What is needed: Copy the entries below, swapping every "Betriebszeiten" for "Öffnungszeiten" and leaving everything else unchanged.

(Excerpted data begins)

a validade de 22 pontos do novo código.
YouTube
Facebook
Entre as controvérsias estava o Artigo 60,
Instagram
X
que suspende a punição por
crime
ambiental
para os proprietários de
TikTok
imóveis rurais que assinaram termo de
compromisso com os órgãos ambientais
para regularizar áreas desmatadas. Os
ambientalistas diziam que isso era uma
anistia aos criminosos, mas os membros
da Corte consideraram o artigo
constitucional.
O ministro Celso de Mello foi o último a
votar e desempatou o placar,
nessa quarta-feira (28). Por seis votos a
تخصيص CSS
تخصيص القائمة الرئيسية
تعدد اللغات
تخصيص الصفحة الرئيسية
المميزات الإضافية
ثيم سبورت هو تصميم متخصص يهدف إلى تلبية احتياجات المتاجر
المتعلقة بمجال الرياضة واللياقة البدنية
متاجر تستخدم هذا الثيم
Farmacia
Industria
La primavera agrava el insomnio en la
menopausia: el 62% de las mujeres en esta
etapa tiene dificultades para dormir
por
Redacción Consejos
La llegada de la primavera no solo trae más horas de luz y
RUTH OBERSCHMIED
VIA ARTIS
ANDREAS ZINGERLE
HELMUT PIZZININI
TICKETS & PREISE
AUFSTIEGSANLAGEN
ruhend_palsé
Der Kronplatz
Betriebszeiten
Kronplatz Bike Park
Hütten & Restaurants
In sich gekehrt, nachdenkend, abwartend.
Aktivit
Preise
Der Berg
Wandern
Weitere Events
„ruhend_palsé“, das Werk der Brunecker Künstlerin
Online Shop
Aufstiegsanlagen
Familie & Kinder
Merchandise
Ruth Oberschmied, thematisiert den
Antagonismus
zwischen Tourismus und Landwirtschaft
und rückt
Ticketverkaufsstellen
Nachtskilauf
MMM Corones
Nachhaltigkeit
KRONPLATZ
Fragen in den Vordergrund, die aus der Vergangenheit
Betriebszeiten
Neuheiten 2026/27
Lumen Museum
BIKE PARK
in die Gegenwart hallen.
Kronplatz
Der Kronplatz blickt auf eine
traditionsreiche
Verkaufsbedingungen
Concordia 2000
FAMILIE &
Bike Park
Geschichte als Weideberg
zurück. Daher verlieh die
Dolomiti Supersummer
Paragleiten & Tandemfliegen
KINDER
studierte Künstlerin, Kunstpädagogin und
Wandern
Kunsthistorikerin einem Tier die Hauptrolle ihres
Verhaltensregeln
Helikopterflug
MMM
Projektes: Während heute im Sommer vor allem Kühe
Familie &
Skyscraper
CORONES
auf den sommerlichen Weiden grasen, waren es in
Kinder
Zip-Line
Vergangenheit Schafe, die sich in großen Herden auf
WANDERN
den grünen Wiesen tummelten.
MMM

(Excerpted data ends)

Solution for this exercise:
a validade de 22 pontos do novo código.
YouTube
Facebook
Entre as controvérsias estava o Artigo 60,
Instagram
X
que suspende a punição por
crime
ambiental
para os proprietários de
TikTok
imóveis rurais que assinaram termo de
compromisso com os órgãos ambientais
para regularizar áreas desmatadas. Os
ambientalistas diziam que isso era uma
anistia aos criminosos, mas os membros
da Corte consideraram o artigo
constitucional.
O ministro Celso de Mello foi o último a
votar e desempatou o placar,
nessa quarta-feira (28). Por seis votos a
تخصيص CSS
تخصيص القائمة الرئيسية
تعدد اللغات
تخصيص الصفحة الرئيسية
المميزات الإضافية
ثيم سبورت هو تصميم متخصص يهدف إلى تلبية احتياجات المتاجر
المتعلقة بمجال الرياضة واللياقة البدنية
متاجر تستخدم هذا الثيم
Farmacia
Industria
La primavera agrava el insomnio en la
menopausia: el 62% de las mujeres en esta
etapa tiene dificultades para dormir
por
Redacción Consejos
La llegada de la primavera no solo trae más horas de luz y
RUTH OBERSCHMIED
VIA ARTIS
ANDREAS ZINGERLE
HELMUT PIZZININI
TICKETS & PREISE
AUFSTIEGSANLAGEN
ruhend_palsé
Der Kronplatz
Öffnungszeiten
Kronplatz Bike Park
Hütten & Restaurants
In sich gekehrt, nachdenkend, abwartend.
Aktivit
Preise
Der Berg
Wandern
Weitere Events
„ruhend_palsé“, das Werk der Brunecker Künstlerin
Online Shop
Aufstiegsanlagen
Familie & Kinder
Merchandise
Ruth Oberschmied, thematisiert den
Antagonismus
zwischen Tourismus und Landwirtschaft
und rückt
Ticketverkaufsstellen
Nachtskilauf
MMM Corones
Nachhaltigkeit
KRONPLATZ
Fragen in den Vordergrund, die aus der Vergangenheit
Öffnungszeiten
Neuheiten 2026/27
Lumen Museum
BIKE PARK
in die Gegenwart hallen.
Kronplatz
Der Kronplatz blickt auf eine
traditionsreiche
Verkaufsbedingungen
Concordia 2000
FAMILIE &
Bike Park
Geschichte als Weideberg
zurück. Daher verlieh die
Dolomiti Supersummer
Paragleiten & Tandemfliegen
KINDER
studierte Künstlerin, Kunstpädagogin und
Wandern
Kunsthistorikerin einem Tier die Hauptrolle ihres
Verhaltensregeln
Helikopterflug
MMM
Projektes: Während heute im Sommer vor allem Kühe
Familie &
Skyscraper
CORONES
auf den sommerlichen Weiden grasen, waren es in
Kinder
Zip-Line
Vergangenheit Schafe, die sich in großen Herden auf
WANDERN
den grünen Wiesen tummelten.
MMM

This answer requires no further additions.